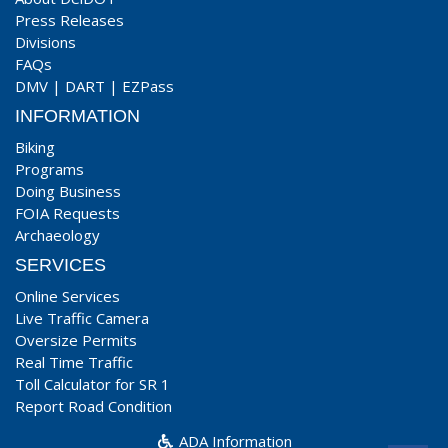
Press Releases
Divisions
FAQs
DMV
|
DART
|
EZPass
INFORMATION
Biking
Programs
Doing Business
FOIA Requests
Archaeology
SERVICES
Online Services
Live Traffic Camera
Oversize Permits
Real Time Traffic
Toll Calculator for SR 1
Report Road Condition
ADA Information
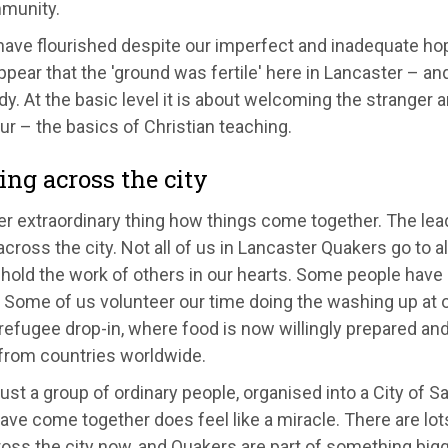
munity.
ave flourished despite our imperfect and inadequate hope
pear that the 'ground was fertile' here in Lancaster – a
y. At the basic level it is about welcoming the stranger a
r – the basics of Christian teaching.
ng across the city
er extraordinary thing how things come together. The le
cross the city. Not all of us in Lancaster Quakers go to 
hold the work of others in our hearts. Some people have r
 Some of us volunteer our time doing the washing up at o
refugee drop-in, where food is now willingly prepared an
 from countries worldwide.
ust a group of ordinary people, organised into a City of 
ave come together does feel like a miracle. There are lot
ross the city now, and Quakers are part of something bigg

--

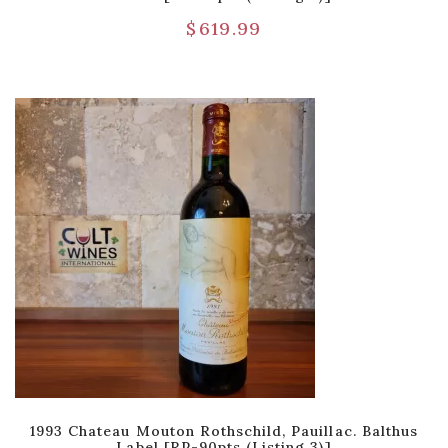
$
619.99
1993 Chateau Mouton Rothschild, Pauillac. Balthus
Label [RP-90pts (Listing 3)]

--

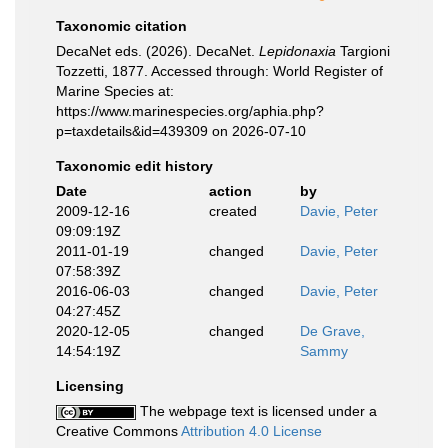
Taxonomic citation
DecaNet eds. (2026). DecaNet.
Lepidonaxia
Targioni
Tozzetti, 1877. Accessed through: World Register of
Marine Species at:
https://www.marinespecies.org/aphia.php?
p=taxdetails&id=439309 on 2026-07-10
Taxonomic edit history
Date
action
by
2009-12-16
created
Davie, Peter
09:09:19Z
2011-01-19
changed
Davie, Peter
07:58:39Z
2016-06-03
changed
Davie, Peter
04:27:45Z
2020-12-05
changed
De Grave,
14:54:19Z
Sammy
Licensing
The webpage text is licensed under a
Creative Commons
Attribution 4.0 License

• Problem details:
In the listing above, find the line with "Archaeology" and the line with "ave come together". Copy exactly those lines and all between them, minus the images.

• Your solution:
Archaeology
SERVICES
Online Services
Live Traffic Camera
Oversize Permits
Real Time Traffic
Toll Calculator for SR 1
Report Road Condition
ADA Information
munity.
ave flourished despite our imperfect and inadequate hope
pear that the 'ground was fertile' here in Lancaster – a
y. At the basic level it is about welcoming the stranger a
r – the basics of Christian teaching.
ng across the city
er extraordinary thing how things come together. The le
cross the city. Not all of us in Lancaster Quakers go to 
hold the work of others in our hearts. Some people have r
 Some of us volunteer our time doing the washing up at o
refugee drop-in, where food is now willingly prepared an
 from countries worldwide.
ust a group of ordinary people, organised into a City of 
ave come together does feel like a miracle. There are lot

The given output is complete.